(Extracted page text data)
=======

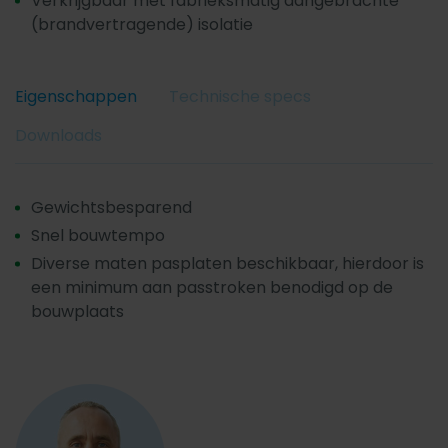
Verkrijgbaar met fabrieksmatig aangebrachte
(brandvertragende) isolatie
Eigenschappen
Technische specs
Downloads
Gewichtsbesparend
Snel bouwtempo
Diverse maten pasplaten beschikbaar, hierdoor is
een minimum aan passtroken benodigd op de
bouwplaats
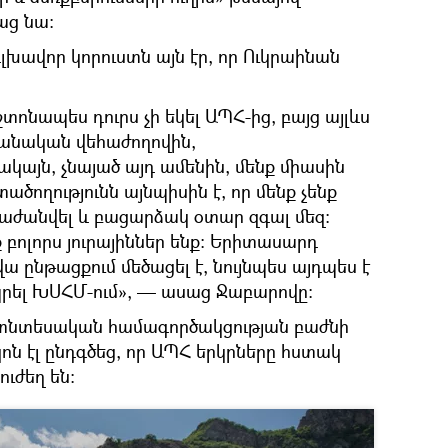
աց նա։
խավոր կորուստն այն էր, որ Ուկրաինան
ոնապես դուրս չի եկել ԱՊՀ-ից, բայց այլևս
րանական վեհաժողովին,
այն, չնայած այդ ամենին, մենք միասին
տածողությունն այնպիսին է, որ մենք չենք
աժանվել և բացարձակ օտար զգալ մեզ։
ք բոլորս յուրայիններ ենք։ Երիտասարդ
վա ընթացքում մեծացել է, նույնպես այդպես է
պրել ԽՍՀՄ-ում», — ասաց Ջաբարովը։
տնտեսական համագործակցության բաժնի
կոն էլ ընդգծեց, որ ԱՊՀ երկրները հստակ
ուժեղ են։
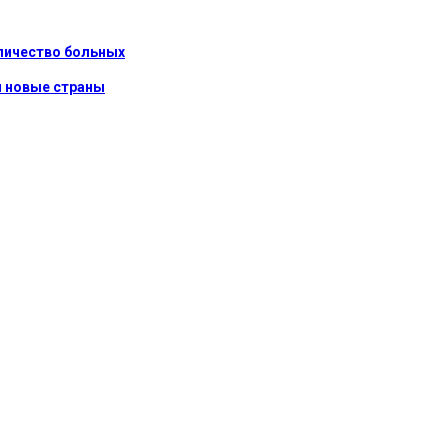
оличество больных
и новые страны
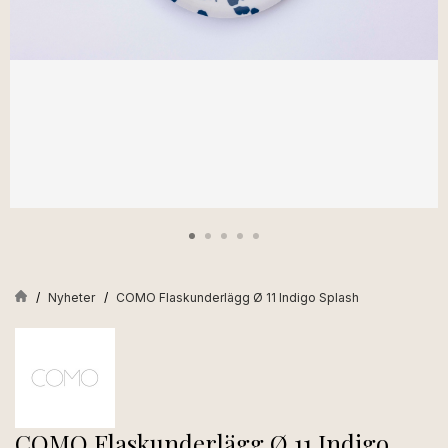
Nyheter
COMO Flaskunderlägg Ø 11 Indigo Splash
COMO Flaskunderlägg Ø 11 Indigo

=======

EXERCISE → Could the data above be returned in full, exactly, with every image left out?

SOLUTION TO THIS EXERCISE →
Verkrijgbaar met fabrieksmatig aangebrachte
(brandvertragende) isolatie
Eigenschappen
Technische specs
Downloads
Gewichtsbesparend
Snel bouwtempo
Diverse maten pasplaten beschikbaar, hierdoor is
een minimum aan passtroken benodigd op de
bouwplaats
աց նա։
խավոր կորուստն այն էր, որ Ուկրաինան
ոնապես դուրս չի եկել ԱՊՀ-ից, բայց այլևս
րանական վեհաժողովին,
այն, չնայած այդ ամենին, մենք միասին
տածողությունն այնպիսին է, որ մենք չենք
աժանվել և բացարձակ օտար զգալ մեզ։
ք բոլորս յուրայիններ ենք։ Երիտասարդ
վա ընթացքում մեծացել է, նույնպես այդպես է
պրել ԽՍՀՄ-ում», — ասաց Ջաբարովը։
տնտեսական համագործակցության բաժնի
կոն էլ ընդգծեց, որ ԱՊՀ երկրները հստակ
ուժեղ են։
оличество больных
и новые страны
Nyheter
COMO Flaskunderlägg Ø 11 Indigo Splash
COMO Flaskunderlägg Ø 11 Indigo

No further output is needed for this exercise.